EXERCISE
Return every one of the lines below word for word, with nothing changed, added, or left out.

── GIVEN DATA ──

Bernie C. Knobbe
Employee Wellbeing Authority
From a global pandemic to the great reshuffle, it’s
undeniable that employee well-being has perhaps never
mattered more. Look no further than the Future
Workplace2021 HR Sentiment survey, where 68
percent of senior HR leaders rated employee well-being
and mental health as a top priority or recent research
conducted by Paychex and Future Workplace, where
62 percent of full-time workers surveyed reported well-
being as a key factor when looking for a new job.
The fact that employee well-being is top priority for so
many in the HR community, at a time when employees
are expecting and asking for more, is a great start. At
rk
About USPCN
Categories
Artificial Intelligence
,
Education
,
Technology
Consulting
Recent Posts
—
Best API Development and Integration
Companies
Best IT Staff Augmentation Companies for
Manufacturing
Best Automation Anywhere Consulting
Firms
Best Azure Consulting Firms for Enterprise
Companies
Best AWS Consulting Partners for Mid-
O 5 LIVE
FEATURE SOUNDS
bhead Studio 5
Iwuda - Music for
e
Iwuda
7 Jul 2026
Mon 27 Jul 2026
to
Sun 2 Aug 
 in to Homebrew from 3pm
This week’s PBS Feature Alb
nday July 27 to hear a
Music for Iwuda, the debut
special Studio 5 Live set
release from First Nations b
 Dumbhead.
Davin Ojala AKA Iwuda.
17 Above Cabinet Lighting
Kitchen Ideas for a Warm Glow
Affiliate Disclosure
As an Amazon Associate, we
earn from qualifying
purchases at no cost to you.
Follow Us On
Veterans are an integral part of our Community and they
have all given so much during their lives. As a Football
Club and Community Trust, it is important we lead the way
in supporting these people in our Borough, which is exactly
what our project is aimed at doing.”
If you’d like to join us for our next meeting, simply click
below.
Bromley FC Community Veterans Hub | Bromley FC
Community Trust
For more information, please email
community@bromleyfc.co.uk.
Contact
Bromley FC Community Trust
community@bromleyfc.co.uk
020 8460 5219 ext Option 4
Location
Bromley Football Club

───

SOLUTION FOR THIS TASK
Bernie C. Knobbe
Employee Wellbeing Authority
From a global pandemic to the great reshuffle, it’s
undeniable that employee well-being has perhaps never
mattered more. Look no further than the Future
Workplace2021 HR Sentiment survey, where 68
percent of senior HR leaders rated employee well-being
and mental health as a top priority or recent research
conducted by Paychex and Future Workplace, where
62 percent of full-time workers surveyed reported well-
being as a key factor when looking for a new job.
The fact that employee well-being is top priority for so
many in the HR community, at a time when employees
are expecting and asking for more, is a great start. At
rk
About USPCN
Categories
Artificial Intelligence
,
Education
,
Technology
Consulting
Recent Posts
—
Best API Development and Integration
Companies
Best IT Staff Augmentation Companies for
Manufacturing
Best Automation Anywhere Consulting
Firms
Best Azure Consulting Firms for Enterprise
Companies
Best AWS Consulting Partners for Mid-
O 5 LIVE
FEATURE SOUNDS
bhead Studio 5
Iwuda - Music for
e
Iwuda
7 Jul 2026
Mon 27 Jul 2026
to
Sun 2 Aug 
 in to Homebrew from 3pm
This week’s PBS Feature Alb
nday July 27 to hear a
Music for Iwuda, the debut
special Studio 5 Live set
release from First Nations b
 Dumbhead.
Davin Ojala AKA Iwuda.
17 Above Cabinet Lighting
Kitchen Ideas for a Warm Glow
Affiliate Disclosure
As an Amazon Associate, we
earn from qualifying
purchases at no cost to you.
Follow Us On
Veterans are an integral part of our Community and they
have all given so much during their lives. As a Football
Club and Community Trust, it is important we lead the way
in supporting these people in our Borough, which is exactly
what our project is aimed at doing.”
If you’d like to join us for our next meeting, simply click
below.
Bromley FC Community Veterans Hub | Bromley FC
Community Trust
For more information, please email
community@bromleyfc.co.uk.
Contact
Bromley FC Community Trust
community@bromleyfc.co.uk
020 8460 5219 ext Option 4
Location
Bromley Football Club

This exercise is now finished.